In defiance of the law, many of the exiles hid money about their clothes and persons; but those, who were not discovered and despoiled before they left the country, spent most of it in attempts to buy the food and protection they could not obtain from friendliness and compassion. The rulers of the synagogues, who made arrangements for the future of the community, were forced also to accept asylums where they could at the owner’s price; and the weary masses, who crossed the Portuguese border, paid to its king a cruzado a head, for permission to spend six months within his boundaries on their way to some permanent refuge. From there many of them crossed to the north coast of Africa to join those of their race, who had sailed direct from Spain to the kingdom of Fez; but so frightful were the sufferings they endured that numbers in despair returned home seeking baptism. Robbed and maltreated by the native guards, whom they had paid to protect them, their wives and daughters violated before their eyes, the unhappy exiles, in their feebleness and poverty, found no favour in the sight of the Moorish King and were driven from his capital.

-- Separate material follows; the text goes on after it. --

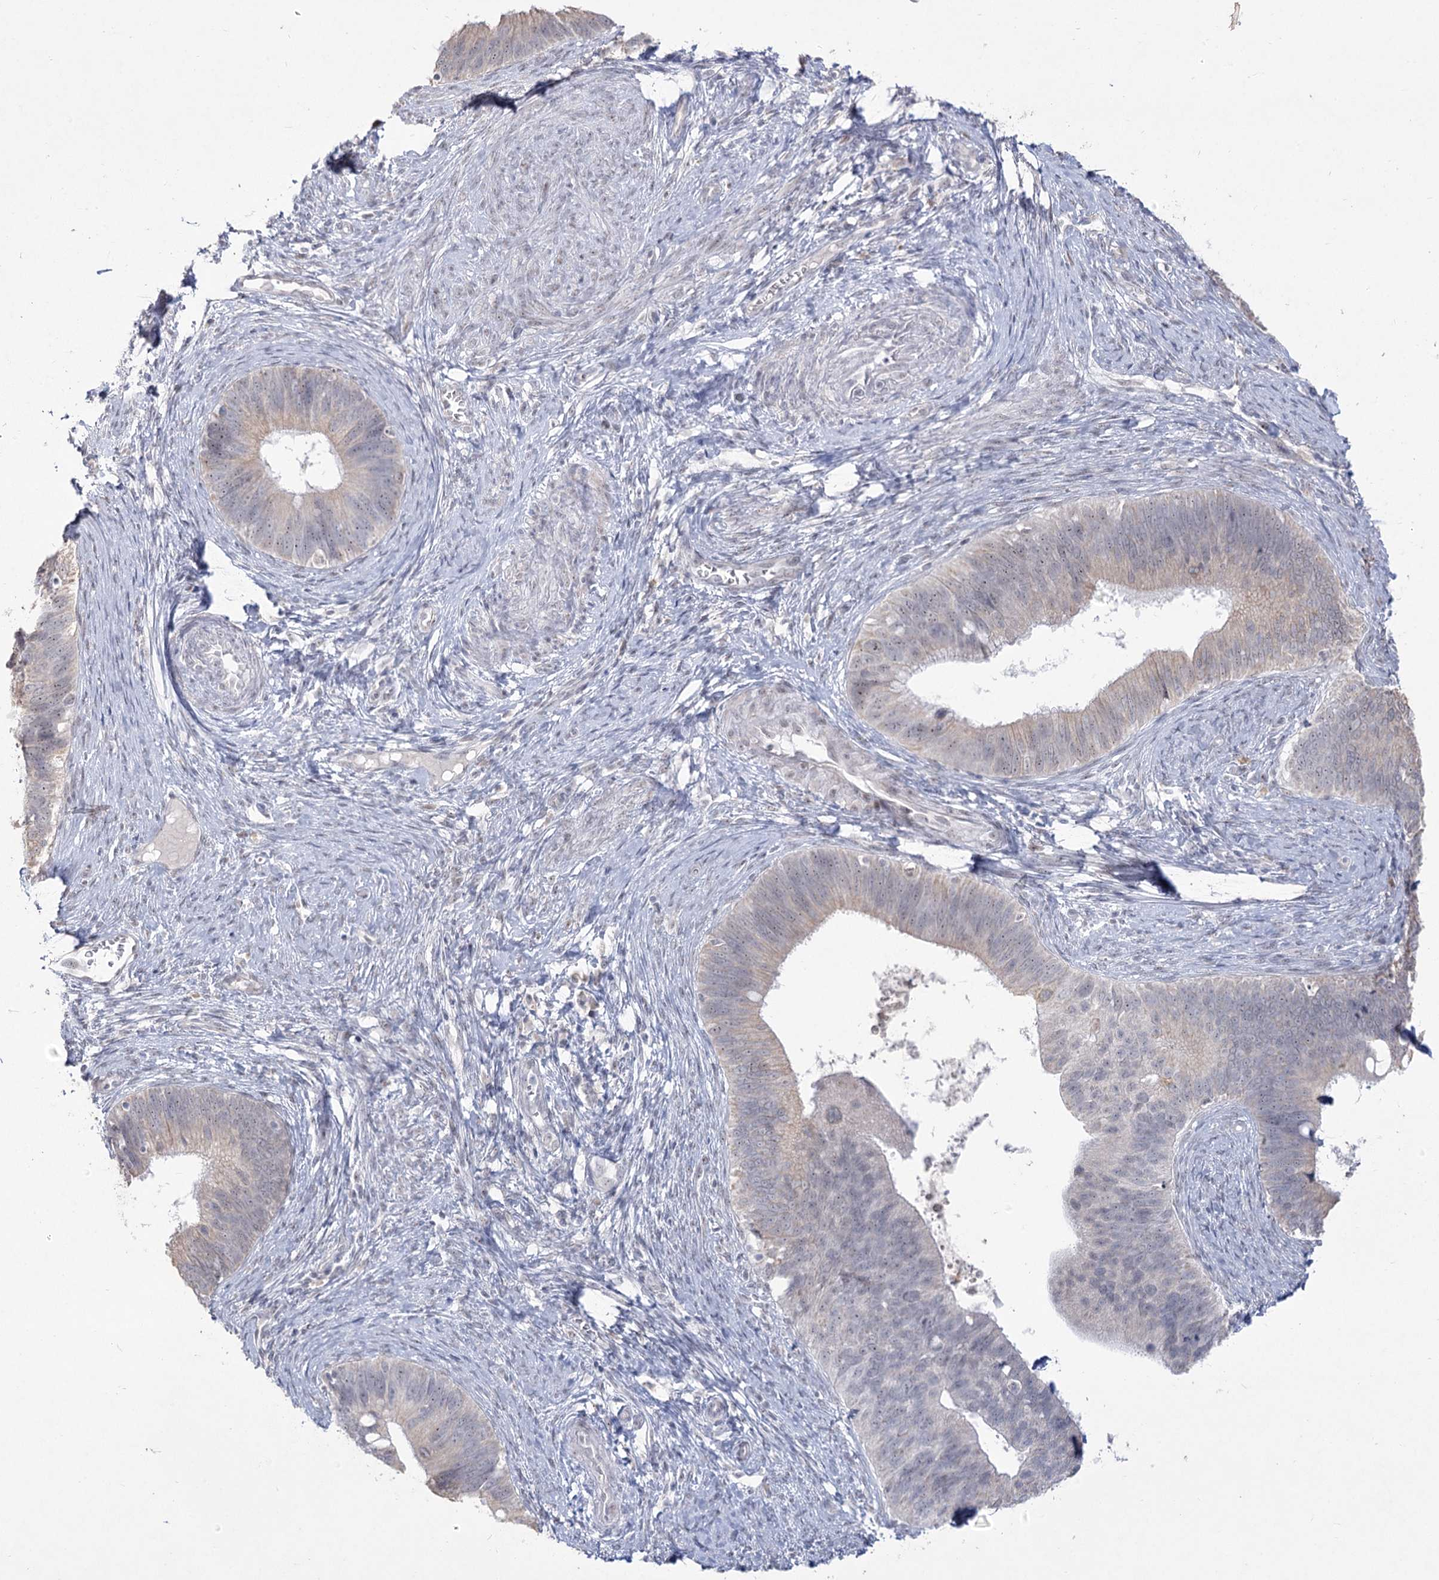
{"staining": {"intensity": "negative", "quantity": "none", "location": "none"}, "tissue": "cervical cancer", "cell_type": "Tumor cells", "image_type": "cancer", "snomed": [{"axis": "morphology", "description": "Adenocarcinoma, NOS"}, {"axis": "topography", "description": "Cervix"}], "caption": "Tumor cells are negative for brown protein staining in cervical adenocarcinoma.", "gene": "DDX50", "patient": {"sex": "female", "age": 42}}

A like inhumanity was shown to those who had made Navarre or Italy their destination; and thus by the sword, pestilence, slavery, or starvation, Christian vengeance on pride of race, wealth, and unbelief was exacted to the uttermost farthing. Here is the witness of a son of one of the exiles:
For some the Turks killed to take out the gold which they had swallowed to hide it; some of them the hunger and plague consumed, and some of them were cast naked by the captains on the isles of the sea; and some of them were sold for men-servants and maid-servants in Genoa and its villages, and some of them were cast into the sea.... For there were, among those who were cast into the isles of the sea upon Provence, a Jew and his old father fainting from hunger, begging bread, for there was no one to break unto him in a strange country. And the man went and sold his son for bread to restore the soul of the old man. And it came to pass, when he returned to his old father, that he found him fallen down dead, and he rent his clothes. And he returned unto the baker to take his son, and the baker would not give him back, and he cried out with a loud and bitter cry for his son, and there was none to deliver.[[5]]
[5]. Lea, History of the Spanish Inquisition, i., Ch. III.